En hassas konu Mısır. Mısır konusunda aramızdaki farklar ne?

Mısır konusunu ayrı bir kategoride değerlendirmek gerekiyor. Bizim için asıl önem arz eden konu, Türkiye-Suudi Arabistan arasındaki ilişkileri daha iyi bir noktaya taşımak. Mısır meselesi, bizim Suudi Arabistan ile ilişkilerimize gölge düşürmemelidir.

DURUMUN FARKINDALAR 

Suud Kralı sizden önce Sisi’yle görüştü. Sisi, Riyad’daydı. Size ondan herhangi bir mesaj iletildi mi? 

Hayır, bize herhangi bir mesaj iletilmiş değil.

Kral’dan Mısır-Türkiye sorunlarının aşılması noktasında bir teklif geldi mi?

Mısır konusunda şu anda öyle bir şeye ihtiyaç yok. Biz, hassasiyetlerimizi paylaştık, paylaşıyoruz. Onlar da bunun zaten farkındalar. Hassasiyetlerimizi biliyorlar. Mısır’da üst düzeyde barışmamızı tabii ki istiyorlar. Bunu tabii ki arzu ediyorlar ama ısrarları yok. İşin en güzel yanı, Türkiye-Suudi Arabistan ilişkilerinin Mısır’dan bağımsız olarak değerlendirilmesi.

YEMEN’İ DE KONUŞTUK

Görüşmelerinizde DAİŞ konusu da gündeme geldi mi? 

Terörle mücadele elbette önemli bir konu. Önemli başlıklardan biri. DAİŞ konusundaki hassasiyet tabii ki devam ediyor. Zira terör konusunda DAİŞ, şu anda gerek Irak’ta gerekse Suriye’de son derece aktif. Dolayısıyla bu örgütün bir kenara bırakılması tabii ki mümkün değil. 

Ya Yemen’de yaşananlar?

Yemen’i konuştuk. Yemen’de nereye kadar bir müşterek bir hareket alanı olabilir, bunları detaylarıyla ele aldık. Buna bağlı olarak da askeri işbirliği, güvenlik vb. konularda neler yapılabileceğini, iki ülkenin ilgili bakanları ve ilgili birimleri önümüzdeki süreçte biraraya gelerek detaylandıracaklar.

MISIR’I YOK SAYAMAYIZ

Mısır konusunda İhvan liderlerinin siyaset yapabilmeleri, idam cezalarının kaldırılması gibi hususlar gündeme geldi mi?

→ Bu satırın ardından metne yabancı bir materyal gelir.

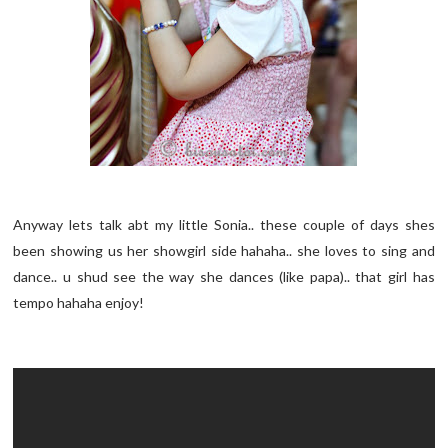
Anyway lets talk abt my little Sonia.. these couple of days shes
been showing us her showgirl side hahaha.. she loves to sing and
dance.. u shud see the way she dances (like papa).. that girl has
tempo hahaha enjoy!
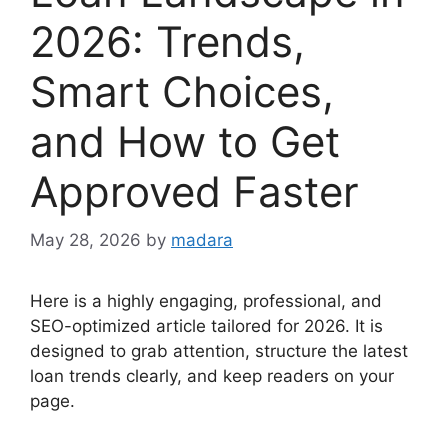
2026: Trends,
Smart Choices,
and How to Get
Approved Faster
May 28, 2026
by
madara
Here is a highly engaging, professional, and
SEO-optimized article tailored for 2026. It is
designed to grab attention, structure the latest
loan trends clearly, and keep readers on your
page.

Mısır meselesi konuşulurken, kendilerinin dikkatini oradaki duruma çektim. Şu anda, yüzde 52 oyla işbaşına gelmiş olan bir cumhurbaşkanı halen içeride. Yaklaşık 18 bin siyasi tutuklu var. Binlerce insan idama mahkum edildi. Tüm bunlar orada bir gaz sıkışması olduğunu gösteriyor. Kontrollü bir yumuşama olmazsa, yaşananlardan dolayı sosyal patlama olabilir. Öyle bir durumda da Mısır’da ne istikrar kalır ne de güven! Mısır, 90 milyon nüfusu itibarıyla bizim o bölgede en önemli kardeş ülkemiz. Mısır’ı asla yok farz edemeyiz. Mısır, Suudi Arabistan ve Türkiye; bu üçlü ayak, bölgenin en önemli ülkeleri. Bölgenin barışı, huzuru, refahı için hepimizin üzerimize düşen görevler var. Burada her ülke üzerine düşen görevi yerine getirecek olursa, inanıyorum ki çok daha rahat bir şekilde neticeye ulaşırız.

Bu üç ülkenin ortak strateji belirlemesi ABD ve Batı’yı rahatsız etmez mi? 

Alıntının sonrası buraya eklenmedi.